Sparked by the report’s findings, two more inquiries into Crown’s VIP operations are underway in Melbourne, Victoria, and Perth, Western Australia.
SkyCity does not operate casinos in these jurisdictions. But it does own the SkyCity Adelaide, in South Australia (SA), its only Australian property.
Missing $4.84 Million
Currently, there are no plans for the SA government to investigate SkyCity’s own relationship with the junkets. But last month, Member of Legislative Council of SA (MLC) Connie Bonaros demanded the company be held to the same level of scrutiny.
She cited the case of wealthy Chinese gambler Linong Ma, who is suing SkyCity and two junket operators for A$4.84 million (US$3.75 million) in missing casino winnings.

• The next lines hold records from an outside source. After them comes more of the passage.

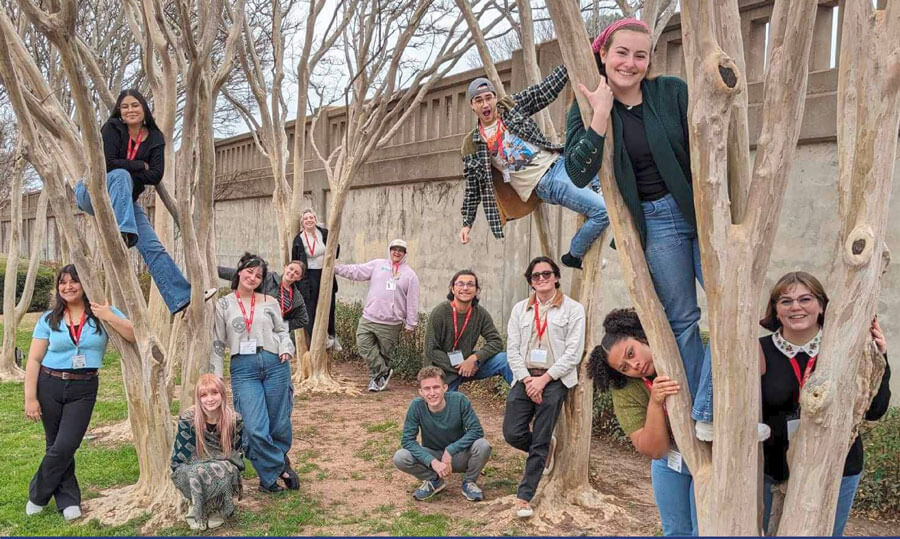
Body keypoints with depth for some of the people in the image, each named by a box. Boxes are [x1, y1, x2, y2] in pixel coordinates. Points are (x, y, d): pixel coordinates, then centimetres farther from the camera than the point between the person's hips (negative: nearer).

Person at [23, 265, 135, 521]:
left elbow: (137, 336, -10)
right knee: (56, 446, 7)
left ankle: (38, 496, 16)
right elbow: (34, 360, 1)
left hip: (84, 388, -1)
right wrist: (30, 398, -5)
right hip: (50, 386, 1)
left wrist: (110, 317, -20)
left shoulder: (102, 313, 0)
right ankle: (68, 499, 24)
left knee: (65, 446, -8)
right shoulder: (49, 319, 3)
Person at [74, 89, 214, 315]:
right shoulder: (112, 129, -6)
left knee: (153, 247, -7)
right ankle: (122, 235, -51)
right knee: (121, 175, -37)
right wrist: (140, 165, -13)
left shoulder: (155, 139, 3)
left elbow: (156, 176, -8)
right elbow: (107, 163, -20)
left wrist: (124, 167, -14)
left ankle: (183, 297, -11)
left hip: (126, 198, 4)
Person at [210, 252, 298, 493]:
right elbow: (217, 344, 8)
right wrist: (215, 377, 5)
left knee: (279, 425, 7)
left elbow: (282, 330, 18)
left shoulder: (269, 302, 9)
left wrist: (286, 348, -3)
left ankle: (270, 477, 32)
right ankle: (281, 466, 14)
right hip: (243, 368, -1)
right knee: (255, 429, -11)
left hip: (275, 364, 1)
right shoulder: (223, 305, 7)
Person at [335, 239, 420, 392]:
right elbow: (356, 271, 5)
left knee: (384, 353, 5)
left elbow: (412, 301, 2)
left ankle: (376, 378, 21)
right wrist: (335, 267, -5)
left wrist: (410, 324, 0)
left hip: (391, 324, -2)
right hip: (369, 318, 2)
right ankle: (384, 372, -1)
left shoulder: (410, 274, 3)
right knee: (364, 345, -12)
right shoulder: (378, 265, 8)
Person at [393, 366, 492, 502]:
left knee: (482, 446, -31)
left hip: (459, 455, -1)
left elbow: (477, 431, -22)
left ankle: (469, 482, 0)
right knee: (399, 458, -25)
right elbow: (407, 439, -21)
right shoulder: (417, 406, -20)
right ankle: (434, 481, 4)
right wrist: (433, 461, -33)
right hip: (432, 456, 1)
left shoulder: (459, 400, -22)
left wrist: (450, 450, -30)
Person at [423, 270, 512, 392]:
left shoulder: (481, 313, -6)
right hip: (443, 372, -2)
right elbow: (431, 350, -15)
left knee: (504, 360, -15)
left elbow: (496, 341, -8)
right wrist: (459, 367, -20)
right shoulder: (439, 313, -15)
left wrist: (474, 358, -24)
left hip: (468, 364, 2)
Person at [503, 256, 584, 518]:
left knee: (539, 443, -3)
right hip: (525, 378, 4)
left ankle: (524, 497, 7)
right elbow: (512, 350, 7)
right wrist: (527, 380, -8)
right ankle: (547, 447, 27)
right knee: (512, 434, -4)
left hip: (555, 380, -4)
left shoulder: (572, 309, 1)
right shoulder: (520, 309, 13)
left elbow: (573, 353, -6)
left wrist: (544, 379, -12)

Ma claims in his lawsuit that one of the junket operators, Xiongming Xie, has links to organized crime and robbed him of his winnings while he was on a junket trip to SkyCity Adelaide.
He is suing both junket operators for fraud and the casino for negligence because it allegedly transferred most of the money to Xie after Ma had left it in a security box at the casino.
The state government’s reluctance to investigate the casino [in Adelaide] disturbs me greatly, particularly given the allegations of questionable junket operators frequenting the facility with their guests,” said Bonaros.
In its ASX filing, SkyCity said it would place its international business under a revised operating model that will see it “deal directly with International Business patrons after appropriate Know Your Customer (KYC) and customer due diligence requirements are satisfied.”
In New Zealand, where it operates casinos in Auckland, Hamilton, and Wellington, it said it would seek guidance from the relevant local gaming regulators.